=== SOURCE MATERIAL ===

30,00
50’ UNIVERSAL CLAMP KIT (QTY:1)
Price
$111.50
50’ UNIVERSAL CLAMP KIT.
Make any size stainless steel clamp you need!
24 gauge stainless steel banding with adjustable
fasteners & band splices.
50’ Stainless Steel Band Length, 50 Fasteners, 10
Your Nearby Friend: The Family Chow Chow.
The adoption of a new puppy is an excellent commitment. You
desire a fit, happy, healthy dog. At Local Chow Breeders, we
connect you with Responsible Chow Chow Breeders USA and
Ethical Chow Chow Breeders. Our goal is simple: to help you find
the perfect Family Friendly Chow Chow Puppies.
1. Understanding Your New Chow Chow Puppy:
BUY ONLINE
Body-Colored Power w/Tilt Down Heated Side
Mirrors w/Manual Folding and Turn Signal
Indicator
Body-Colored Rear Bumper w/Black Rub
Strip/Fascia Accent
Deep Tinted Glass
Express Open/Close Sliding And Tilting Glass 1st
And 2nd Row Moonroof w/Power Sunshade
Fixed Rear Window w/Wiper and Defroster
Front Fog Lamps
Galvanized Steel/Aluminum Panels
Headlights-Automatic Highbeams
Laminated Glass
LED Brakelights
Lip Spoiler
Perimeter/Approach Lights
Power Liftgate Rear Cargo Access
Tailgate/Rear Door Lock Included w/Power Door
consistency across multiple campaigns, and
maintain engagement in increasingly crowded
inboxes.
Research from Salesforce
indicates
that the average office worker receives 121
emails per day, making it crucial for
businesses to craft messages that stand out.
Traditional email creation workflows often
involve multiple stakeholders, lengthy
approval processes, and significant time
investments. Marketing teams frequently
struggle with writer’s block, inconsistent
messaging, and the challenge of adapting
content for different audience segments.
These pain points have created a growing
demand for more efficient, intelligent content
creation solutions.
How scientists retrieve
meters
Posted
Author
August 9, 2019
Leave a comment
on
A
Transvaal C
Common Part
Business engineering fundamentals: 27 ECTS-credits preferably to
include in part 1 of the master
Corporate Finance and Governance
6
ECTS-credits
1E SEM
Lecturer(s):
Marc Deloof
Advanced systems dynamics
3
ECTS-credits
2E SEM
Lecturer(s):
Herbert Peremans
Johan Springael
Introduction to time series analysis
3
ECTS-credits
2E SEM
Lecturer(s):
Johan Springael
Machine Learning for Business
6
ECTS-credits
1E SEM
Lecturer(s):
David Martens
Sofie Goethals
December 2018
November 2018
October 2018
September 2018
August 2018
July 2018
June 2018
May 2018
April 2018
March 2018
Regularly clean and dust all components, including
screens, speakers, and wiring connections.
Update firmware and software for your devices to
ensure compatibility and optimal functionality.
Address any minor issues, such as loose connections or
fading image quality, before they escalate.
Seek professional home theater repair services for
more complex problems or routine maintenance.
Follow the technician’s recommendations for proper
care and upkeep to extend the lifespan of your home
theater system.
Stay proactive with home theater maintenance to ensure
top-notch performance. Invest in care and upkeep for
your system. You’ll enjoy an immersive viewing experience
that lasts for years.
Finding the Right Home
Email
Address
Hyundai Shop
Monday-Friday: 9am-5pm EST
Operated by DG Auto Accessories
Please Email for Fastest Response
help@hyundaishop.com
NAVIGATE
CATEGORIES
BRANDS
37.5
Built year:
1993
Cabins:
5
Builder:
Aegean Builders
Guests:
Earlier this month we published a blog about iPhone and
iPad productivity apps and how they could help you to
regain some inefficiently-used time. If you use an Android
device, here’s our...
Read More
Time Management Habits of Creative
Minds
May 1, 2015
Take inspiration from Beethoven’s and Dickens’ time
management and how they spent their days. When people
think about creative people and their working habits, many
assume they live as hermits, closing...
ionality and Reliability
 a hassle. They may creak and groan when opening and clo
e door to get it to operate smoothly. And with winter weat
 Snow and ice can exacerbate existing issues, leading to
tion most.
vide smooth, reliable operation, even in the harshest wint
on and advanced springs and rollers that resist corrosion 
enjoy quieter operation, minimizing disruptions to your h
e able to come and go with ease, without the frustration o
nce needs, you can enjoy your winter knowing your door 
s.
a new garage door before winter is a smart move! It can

===

» **ASSIGNED TASK**: Pick out each line in the data above that contains the string "theater". Case counts.

» **ANSWER TO THE EXERCISE**:
Seek professional home theater repair services for
theater system.
Stay proactive with home theater maintenance to ensure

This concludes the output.